降り注ぐような日差しで目を覚まし、山を背に海をめざして歩けば、そこは温泉で有名な静岡県伊豆市土肥の中心部。特産市で買い求めた新鮮な野菜を調理して昼食とし、夜はこの土地ならではの味覚が楽しめる飲食店ののれんをくぐる。地元の人や観光客が入り交じって、ローカルな話に花が咲く。最近山で見た野生動物について、今年の「土肥桜」の見頃について――。
そんなリアルな伊豆市の暮らしを体験できるのが、市内に計3棟ある「お試し住宅」だ。都市部などからの移住を促すため市が2019年に始めたサービスで、2軒の長期利用(1~6カ月)の住宅は昨年11月から子育て世帯や若い夫婦の世帯に対象をしぼり募集している。期間中、1歳以上の子どもは一時預かり保育を活用し、こども園に入園することができる。

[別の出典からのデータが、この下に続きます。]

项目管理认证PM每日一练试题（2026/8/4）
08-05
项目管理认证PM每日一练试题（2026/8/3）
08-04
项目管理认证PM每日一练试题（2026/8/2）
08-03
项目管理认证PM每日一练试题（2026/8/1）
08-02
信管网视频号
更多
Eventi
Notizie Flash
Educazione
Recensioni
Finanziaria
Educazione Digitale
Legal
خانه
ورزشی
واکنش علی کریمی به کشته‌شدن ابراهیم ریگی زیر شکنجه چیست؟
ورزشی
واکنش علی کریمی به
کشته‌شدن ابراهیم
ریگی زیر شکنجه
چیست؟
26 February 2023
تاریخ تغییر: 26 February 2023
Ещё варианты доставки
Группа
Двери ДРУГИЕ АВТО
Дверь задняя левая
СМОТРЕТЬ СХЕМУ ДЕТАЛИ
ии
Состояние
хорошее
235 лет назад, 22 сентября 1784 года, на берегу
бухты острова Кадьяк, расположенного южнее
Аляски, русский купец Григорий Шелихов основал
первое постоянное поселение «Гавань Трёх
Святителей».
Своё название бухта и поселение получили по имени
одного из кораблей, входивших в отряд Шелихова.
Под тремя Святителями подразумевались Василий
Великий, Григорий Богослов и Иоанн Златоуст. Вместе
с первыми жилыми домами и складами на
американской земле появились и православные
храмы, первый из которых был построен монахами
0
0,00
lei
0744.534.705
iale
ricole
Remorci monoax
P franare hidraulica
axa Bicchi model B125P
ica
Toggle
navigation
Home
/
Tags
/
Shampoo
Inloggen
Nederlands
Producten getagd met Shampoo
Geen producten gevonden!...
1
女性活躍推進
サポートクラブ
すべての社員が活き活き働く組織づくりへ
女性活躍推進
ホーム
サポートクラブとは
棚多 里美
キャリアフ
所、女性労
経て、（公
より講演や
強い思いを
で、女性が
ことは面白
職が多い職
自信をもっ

同市は伊豆半島の真ん中に位置する人口約2万8千人のまち。主要駅であるJR修善寺駅へは新幹線がとまる三島駅から伊豆箱根駿豆線に乗り、約40分。都心に比較的近い県東部に位置するものの、通いやすいとはいいがたい。それでも若い人たちを呼び込みたいという市で、移住の「いま」を取材するため、短期利用(7~15日)の住宅に10日間滞在させてもらった。
「子育て全力宣言」で若い世代をターゲットに
修善寺駅から西に車を走らせること約40分、土肥地区にあるお試し住宅の一軒家にたどり着いた。2階建ての3DKに冷蔵庫や洗濯機などの家電やキッチン用品は備え付けられていて、衛生用品をそろえればすぐに利用が始められる。こども園やスーパーまで徒歩10分の距離だ。